BASE_URL = 'http://video.euronews.net/'
RE_VIDEO_URL = Regex('videofile:"(?P<video_url>[^"]+)"')
 
def PlayVideo(url):
 
    # Request the URL
    page = HTTP.Request(url).content
 
    # The source of the page actually contains a link to the associated flv file. We can simply find
    # this by using a regular expression to find it. Then, we just redirect.
    video_url = RE_VIDEO_URL.search(page).group('video_url') + ".flv"
 
    return Redirect(BASE_URL + video_url)
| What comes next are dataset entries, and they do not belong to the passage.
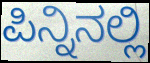
ಪಿನ್ನಿನಲ್ಲಿ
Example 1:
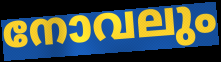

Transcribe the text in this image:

നോവലും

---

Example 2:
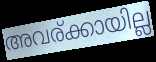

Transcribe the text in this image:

അവര്ക്കായില്ല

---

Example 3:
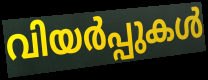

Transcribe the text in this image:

വിയർപ്പുകൾ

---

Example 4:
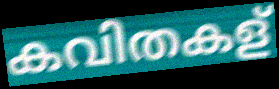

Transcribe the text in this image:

കവിതകള്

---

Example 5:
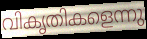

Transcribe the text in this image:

വികൃതികളെന്നു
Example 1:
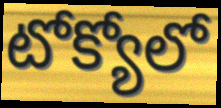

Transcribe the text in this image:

టోక్యోలో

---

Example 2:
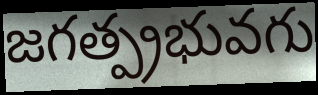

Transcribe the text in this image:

జగత్ప్రభువగు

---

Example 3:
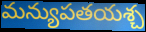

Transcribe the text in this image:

మన్యుపతయశ్చ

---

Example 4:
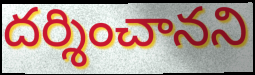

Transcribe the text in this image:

దర్శించానని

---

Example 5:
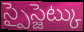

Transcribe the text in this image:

స్పైస్జెట్కు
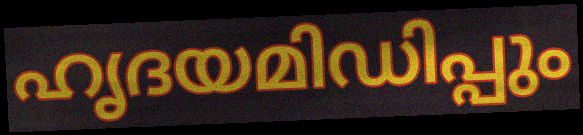
ഹൃദയമിഡിപ്പും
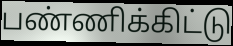
பண்ணிக்கிட்டு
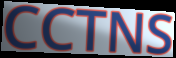
CCTNS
This is doing the basic HTML request and using a regular expression to locate the known FLV file. The use of the Regex class provides a pre-compiled version of the expression, similar to re.compile. Once the actual video URL is found, returning a simple Redirect will result in the client being redirected to the actual video file.

Testing Your URL Service

Once you're happy with the implementation and you want to try it out, it's very easy! You need to manually construct a URL Service lookup URL and, well, hit it. The Channel documentation covers this here. You basically take the following PMS URL and add an encoded version of the URL that you want to test. The easiest way to encode your test URL is to use some quick and easy online tool (one example):

http://localhost:32400/system/services/url/lookup?url=INSERT_TEST_URL

So, that's basically it! We've managed to provide support for Plex to translate a URL from a specific site and convert it into the associated metadata and media content, allowing for a number of cool features. However, there is still more magic to explain.

TestURLs

Some of you might be thinking that the test URLs defined within the plug-in might expire. This happens frequently when content is only available for a limited amount of time. Therefore, tests can begin failing but are actually because the Test URL is wrong, rather than the service. Luckily, the framework also provides a mechanism to programmatically define the Test URLs via a function, rather than statically defined. Here's a little example of how to do this:

def TestURLs():
    test_urls = []
 
    page = HTML.ElementFromURL('http://www.euronews.net/')
 
    for link in page.xpath("//span[@class='vid']/.."):
        if len(test_urls) < 3:
            url = link.get('href')
            url = "http://www.euronews.net" + url
 
            if url not in test_urls:
                test_urls.append(url)
        else:
            break
 
    return test_urls

All this is really doing is obtaining the main page for the site, and using XPath to find a few recent videos to be used. If you want to double check that this function has worked correctly, the easiest thing to do is to hit the Test URLs PMS URL to see what your plug-in has returned. You can either obtain all test URLs associated with all channels, or a specific one using the following PMS URLs:

http://localhost:32400/:/plugins/com.plexapp.system/serviceTestURLs 
http://localhost:32400/:/plugins/com.plexapp.system/serviceTestURLs/com.plexapp.plugins.blip 

URL Services and Watch Later

Ok, so creating test URLs might not be the sexiest thing to do, but there's one more thing! Plex's Watch Later feature can add items via a bookmarklet. Well, the bookmarklet basically loads some javascript, which captures the current URL from the browser and sends it to the Plex servers. Once the server has that URL, how do you think it converts it to the metadata and media you access in the clients? That's right: URL Services!

Now there's only one small change to support Watch Later. Instead of Plex needing to look through all Channels available from the store, the URL Services are moved into a centralized Services.bundle. This code is available via GitHub here. It's as simple as copying the files that you've already written and moving them into the appropriate sub-directories. Fork the repo and give it a go!